Left unchecked, with no repentance, our many collective individual sins metastasize into what St. Pope John Paul II called the “structures of sin” – those larger elements within our cultures, societies, governments and corporations that operate in the darkness of self-absorbed greed, power-lust, violence and indifference to suffering.

We desperately need to turn away from sin – both personal sin and the structures of sin. An honest look into many of our human-made institutions surely reveals decadent sinful structures that need conversion.

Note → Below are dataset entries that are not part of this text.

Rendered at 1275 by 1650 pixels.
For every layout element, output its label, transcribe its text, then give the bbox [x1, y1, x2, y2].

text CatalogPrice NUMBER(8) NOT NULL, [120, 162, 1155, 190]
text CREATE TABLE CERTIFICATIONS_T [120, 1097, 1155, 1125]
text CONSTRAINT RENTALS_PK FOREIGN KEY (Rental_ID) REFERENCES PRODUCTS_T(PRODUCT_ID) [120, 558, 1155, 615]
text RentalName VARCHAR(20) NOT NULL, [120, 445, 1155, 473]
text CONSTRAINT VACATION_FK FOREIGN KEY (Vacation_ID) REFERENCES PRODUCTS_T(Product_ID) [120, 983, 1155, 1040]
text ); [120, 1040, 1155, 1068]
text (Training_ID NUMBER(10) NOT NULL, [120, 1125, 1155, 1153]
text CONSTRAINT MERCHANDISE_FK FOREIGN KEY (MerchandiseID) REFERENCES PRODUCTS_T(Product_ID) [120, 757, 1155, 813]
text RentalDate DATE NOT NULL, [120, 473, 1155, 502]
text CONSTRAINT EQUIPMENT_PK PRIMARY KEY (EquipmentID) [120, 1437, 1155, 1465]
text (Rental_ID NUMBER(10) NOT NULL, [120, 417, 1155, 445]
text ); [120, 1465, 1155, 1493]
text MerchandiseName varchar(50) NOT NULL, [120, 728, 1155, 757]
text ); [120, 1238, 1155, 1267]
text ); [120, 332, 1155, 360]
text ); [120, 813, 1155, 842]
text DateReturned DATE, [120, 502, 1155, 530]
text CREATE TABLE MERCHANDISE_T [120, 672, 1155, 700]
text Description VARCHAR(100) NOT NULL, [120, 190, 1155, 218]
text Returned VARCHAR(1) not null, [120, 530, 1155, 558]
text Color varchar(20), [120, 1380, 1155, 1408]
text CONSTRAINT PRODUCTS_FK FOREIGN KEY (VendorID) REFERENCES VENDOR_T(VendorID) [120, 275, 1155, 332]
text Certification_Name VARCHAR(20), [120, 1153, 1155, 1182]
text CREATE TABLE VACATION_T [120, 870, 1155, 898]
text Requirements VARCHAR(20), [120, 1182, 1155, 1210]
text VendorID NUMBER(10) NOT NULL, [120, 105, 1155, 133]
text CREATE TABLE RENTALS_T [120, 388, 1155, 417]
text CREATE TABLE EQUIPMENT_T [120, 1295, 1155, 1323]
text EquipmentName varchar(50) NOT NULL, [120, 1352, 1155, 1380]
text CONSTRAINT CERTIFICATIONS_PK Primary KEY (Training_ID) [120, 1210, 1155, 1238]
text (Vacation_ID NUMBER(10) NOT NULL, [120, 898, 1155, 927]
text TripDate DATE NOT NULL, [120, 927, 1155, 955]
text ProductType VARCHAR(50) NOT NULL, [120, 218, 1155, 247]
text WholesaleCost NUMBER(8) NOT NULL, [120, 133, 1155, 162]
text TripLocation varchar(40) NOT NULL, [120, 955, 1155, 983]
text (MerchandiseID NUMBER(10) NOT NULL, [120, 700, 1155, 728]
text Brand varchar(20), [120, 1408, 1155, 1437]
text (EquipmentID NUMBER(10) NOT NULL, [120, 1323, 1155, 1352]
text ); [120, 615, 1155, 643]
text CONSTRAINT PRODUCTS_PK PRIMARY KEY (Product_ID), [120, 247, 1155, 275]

From abortion to war, from poverty and hunger to homelessness, from harsh indifference towards migrant workers and their families to mass deportation of undocumented residents, from sweatshop labor to low minimum wages, from the international arms trade to neighborhood gun violence, from nuclear weapons to astronomical military budgets, from lack of affordable health care to pandemics like COVID-19, from drug addiction to insufficient drug treatment facilities, from crumbling infrastructures to unemployment, from racism to human trafficking and from environmental pollution to catastrophic climate change … it is undeniable that our world is deeply suffering from satanic inspired, human-caused structures of sin.

But as St. Paul confidently reminds us, “Where sin increased, grace overflowed all the more.” So, with the overflowing grace of God’s active presence, let us dismantle the structures of sin, and build structures worthy of human beings – for the greater glory of God!

Each nation, and the entire world, desperately needs a new standard to measure human progress: not gross national product, not the stock market and not military supremacy.

The new standard we need to creatively envision and fully implement is as old as the Sermon on the Mount and Christ’s final judgment of the nations (Matt. 25:31-46). And it’s as modern as Catholic Social Teaching.

Pope Francis consistently taught us to see how all of humanity is interconnected. And that we are interconnected to all of creation. In order to survive and thrive, we need to join hands and hearts in prayer, and to tirelessly work together to build a world of love, social justice and peace.

Jesus said, “I am the light of the world. Whoever follows me will not walk in darkness but will have the light of life.”

As we walk with increasing faithfulness in the Master’s footsteps, we become increasingly radiant like him. And we begin to better understand and more fully live out his related challenge to us: “You are the light of the world. A city set on a mountain cannot be hidden. … Your light must shine before others, that they may see your good deeds and glorify your heavenly Father.”

There is no better time than Lent to “Turn away from sin and be faithful to the Gospel!”